Document passage:

⟨

# iPad app "Communication Error"



## mkevin (Mar 4, 2012)

Hello. 

I have a brand new premiere Xl, updated to V. 20.2-01-2-748. I was hoping to be able to use the TiVo iPad app as a remote. The app connects to my TiVo and a few seconds later gives me a "Communication Error" message that says , "the box is not responding. Press ok to retry connection". I have rebooted my TiVo and router and even tried a reboot on the iPad. My iPhone has the same results with the TiVo app. Does anyone have any suggestions other than what I have already tried? Thanks...


----------



## ThAbtO (Apr 6, 2000)

Go into the settings menu and find "Network Remote Control", it should be enabled.


----------



## mkevin (Mar 4, 2012)

Network remote control is enabled. The app is connecting to the TiVo, but then almost immediately losing the connection.


----------



## mkevin (Mar 4, 2012)

ThAbtO said:


> Go into the settings menu and find "Network Remote Control", it should be enabled.


Thanks, ThAbt0. This made me think that something was wrong with the Network Remote Control setting.

The solution was to disable the setting and then to go back and re-enable it. The app is now working on both my iOS devices.


----------



## TZR916 (Mar 18, 2012)

mkevin said:


> ...The solution was to disable the setting and then to go back and re-enable it. The app is now working on both my iOS devices.


Been using the iPad app for over a week, working perfectly until today... I'm now getting "the box is not responding" message about every 15 seconds. Unfortunately your "fix" did not help me. I have rebooted everything. I have deleted the App off the iPad, re-installed, re-entered MAK.

Android App does the same thing now too!


----------



## smbaker (May 24, 2003)

Tonight I got about a half-dozen "communication error" in about 10 minutes. Each time it would reconnect and work fine for a while.

It also exits the app if I try to enter "missing" into the search box. Kicks me after typing the "n" every time.


----------



## monkeydust (Dec 12, 2004)

I had a bunch of those errors last night too. Figured something goofy was going on with my network.


----------



## TZR916 (Mar 18, 2012)

Seems to have resolved itself today. No changes to any of my settings. Just used the iPad app for about 15min straight without a single disconnect.


----------



## mblloyd (Feb 11, 2007)

Yes, same experiences here. I have found no for-sure cure for this problem except waiting it out. But when it starts working again it can seem rock solid for a couple (not few) days.

The iPad error message says the unit is not responding, yet when I "retry" the connection the iPad can find the tivo box, if only for a very short time.


----------



## bradleys (Oct 31, 2007)

New iPad version is out today and it seems pretty solid so far.


----------



## dial911 (Jan 9, 2002)

Just started getting this issue yesterday out of the blue-- no network changes, new routers, etc.

On my ipad and iphone, I open the Tivo app and it scans for Tivo boxes on the network. It correctly sees my Tivo and shows it as ready. I select it to connect and I get the error message:

"Communication Error
There was a problem connecting to the Tivo Service. Please try again later or pres 'Ok' to retry now."

⟩

Extracted records:
⟨

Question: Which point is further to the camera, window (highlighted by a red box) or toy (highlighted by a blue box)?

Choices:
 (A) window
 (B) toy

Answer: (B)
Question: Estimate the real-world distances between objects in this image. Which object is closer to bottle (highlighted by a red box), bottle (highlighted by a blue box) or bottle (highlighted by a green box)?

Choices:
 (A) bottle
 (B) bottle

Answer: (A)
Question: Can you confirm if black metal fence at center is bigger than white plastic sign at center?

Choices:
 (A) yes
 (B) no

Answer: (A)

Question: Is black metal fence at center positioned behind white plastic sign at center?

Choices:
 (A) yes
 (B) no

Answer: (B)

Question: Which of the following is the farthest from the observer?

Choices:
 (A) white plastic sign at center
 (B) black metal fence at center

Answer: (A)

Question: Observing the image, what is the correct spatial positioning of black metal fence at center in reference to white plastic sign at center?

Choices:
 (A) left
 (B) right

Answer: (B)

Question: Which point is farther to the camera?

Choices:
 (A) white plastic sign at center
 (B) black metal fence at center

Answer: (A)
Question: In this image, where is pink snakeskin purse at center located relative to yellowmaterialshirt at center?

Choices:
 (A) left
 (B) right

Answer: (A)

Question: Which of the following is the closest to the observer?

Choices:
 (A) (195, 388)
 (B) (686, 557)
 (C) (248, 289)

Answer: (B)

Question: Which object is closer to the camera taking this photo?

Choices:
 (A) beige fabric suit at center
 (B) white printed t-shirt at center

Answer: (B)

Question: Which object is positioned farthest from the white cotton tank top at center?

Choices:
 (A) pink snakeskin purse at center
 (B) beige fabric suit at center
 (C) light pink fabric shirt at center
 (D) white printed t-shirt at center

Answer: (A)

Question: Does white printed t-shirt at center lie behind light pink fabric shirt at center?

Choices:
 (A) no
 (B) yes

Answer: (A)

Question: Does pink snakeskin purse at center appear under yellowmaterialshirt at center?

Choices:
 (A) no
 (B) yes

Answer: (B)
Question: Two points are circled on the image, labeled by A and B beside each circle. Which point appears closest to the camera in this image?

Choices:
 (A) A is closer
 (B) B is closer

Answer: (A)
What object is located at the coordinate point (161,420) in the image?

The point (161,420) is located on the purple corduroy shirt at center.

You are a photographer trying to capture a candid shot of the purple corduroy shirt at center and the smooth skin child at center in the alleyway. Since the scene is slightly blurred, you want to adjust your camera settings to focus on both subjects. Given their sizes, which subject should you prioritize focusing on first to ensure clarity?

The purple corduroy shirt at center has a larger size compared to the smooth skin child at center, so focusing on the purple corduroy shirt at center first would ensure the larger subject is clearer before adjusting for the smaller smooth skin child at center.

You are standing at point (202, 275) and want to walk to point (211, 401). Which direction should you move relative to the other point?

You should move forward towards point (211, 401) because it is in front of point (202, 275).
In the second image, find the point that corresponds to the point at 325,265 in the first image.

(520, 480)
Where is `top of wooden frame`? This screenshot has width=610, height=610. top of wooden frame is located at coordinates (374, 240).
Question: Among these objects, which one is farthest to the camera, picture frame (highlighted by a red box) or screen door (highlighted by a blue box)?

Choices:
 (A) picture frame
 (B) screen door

⟩

What is expected: In the thread about the TiVo iPad app's "Communication Error," what fixed the problem for the member who first reported it? None of the data is used here.

Completed task: Disabling the Network Remote Control setting and then going back and re-enabling it.